Münker: Dinin de, temiz aklın da çirkin ve kötü kabul ettiği her şey. İslami hükümlerin yasakladığı tutum, iş ve davranış tarzı. Şeriatte ve örfte bilinmeyen ya da hoş görülmeyen. Rağıb'a göre Kur'an'ın ve sünnet'in çirkin gördüğü şey. Ma'ruf'un zıddı.

Müstakarr: Karar kılma yeri. Hedef ve amaç. Kur'an'da, sulblerde ve döl yataklarında olan, yeryüzü, ahiret. Kıyamet günü. Sene. Gece.

Müstavde': Sulblerde ve döl yataklarında olan. İade, geri dönüş yeri. Kabir. Dünya.

Müstekbir: Büyüklenen. Gücün tümüne sahip olmadığı halde kendinde büyüklük ve sınırsız güç vehmeden. Kur'an'da, Allah'a, O'nun hükümlerine baş kaldıran, müstaz'aflar üzerinde haksız baskı ve tahakküm kuran. Tevhide karşı olan sınıfa mensup kişi. Kâfir, müşrik, zalim, zorba.

Mütekebbir: Azametli, yüce. Büyüklüğün tümü kendisine ait olan, Allah. İnsan için kullanıldığı zaman ise, haksız yere kibirlenen, azgın insan ve müstekbir demek olur.

Müteşabih: Benzeşen iki şeyin karşılıklı olarak eşit biçimde veya eşite yakın benzeşmesine denir. Birden çok anlama gelebilen anlatım. Tam anlamıyla açık, net ve kesin olmayan. Muhkem'in zıddı.

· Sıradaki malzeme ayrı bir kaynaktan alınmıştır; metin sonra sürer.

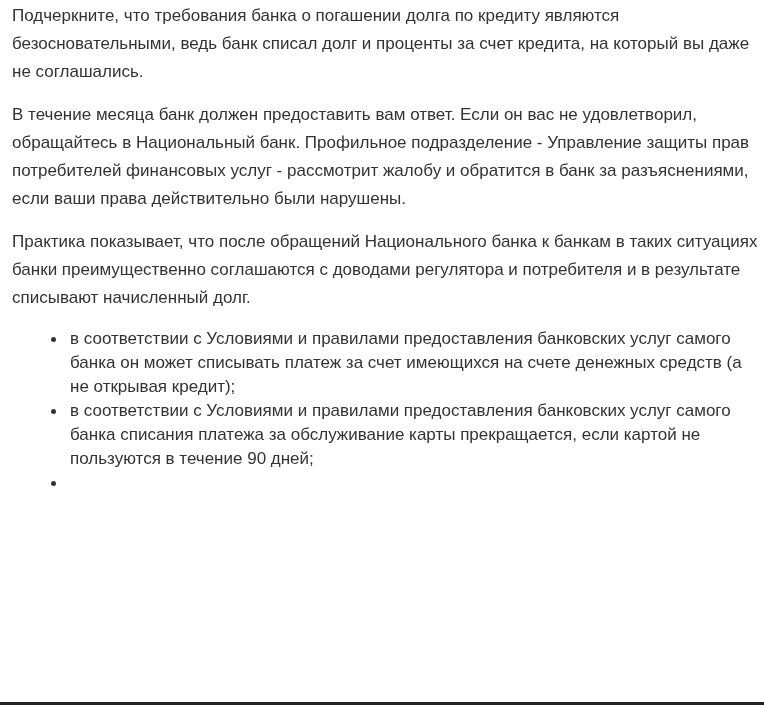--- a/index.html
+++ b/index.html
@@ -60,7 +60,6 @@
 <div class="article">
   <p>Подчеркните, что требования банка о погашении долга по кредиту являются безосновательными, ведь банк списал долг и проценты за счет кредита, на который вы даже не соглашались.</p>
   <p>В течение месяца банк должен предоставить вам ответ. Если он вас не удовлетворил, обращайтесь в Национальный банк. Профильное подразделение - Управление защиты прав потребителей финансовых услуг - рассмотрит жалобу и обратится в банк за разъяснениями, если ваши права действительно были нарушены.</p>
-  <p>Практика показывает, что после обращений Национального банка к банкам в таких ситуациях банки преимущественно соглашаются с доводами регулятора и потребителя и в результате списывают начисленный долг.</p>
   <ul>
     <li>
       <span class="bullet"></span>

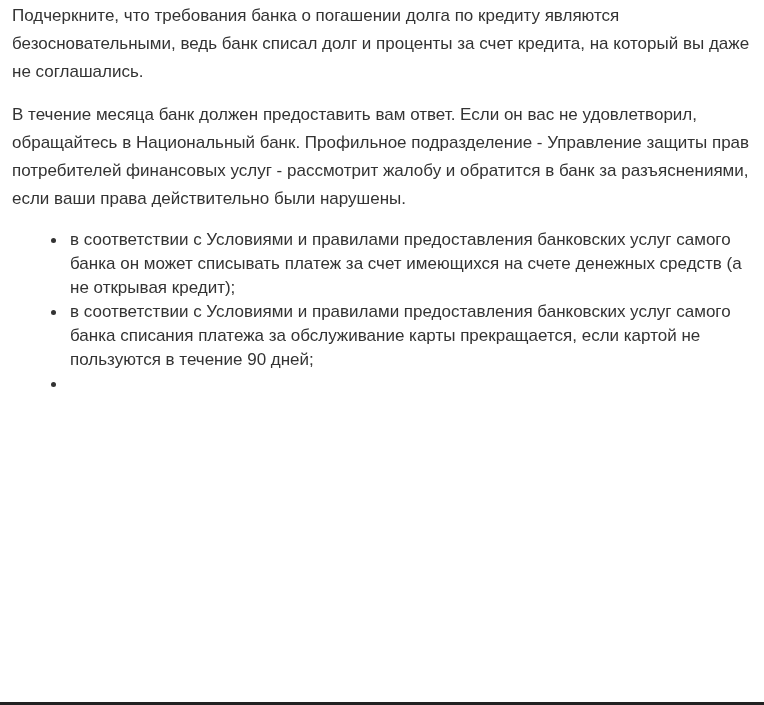--- a/index.html
+++ b/index.html
@@ -71,6 +71,7 @@
     </li>
     <li>
       <span class="bullet"></span>
+      <span>потребитель не подписывал кредитный договор и не давал согласие на установление кредитного лимита, что является требованием украинского законодательства;</span>
     </li>
   </ul>
 </div>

Mütref: Refah ve nimet ehli. Büyük servet, zenginlik ve güç sahipleri. Kur'an'da, refah ve servet içinde azıp şımarmış, Allah'a ve insanlara karşı sorumsuzlaşmış, maddi kaynakları, haksız yere elde ettikleri serveti saçıp savuran sınıfın insanları. Taşkın, zorba önderler, başkanlar, zalim kesimler. Dünyevi şeref ve iktidar sahibi kimseler.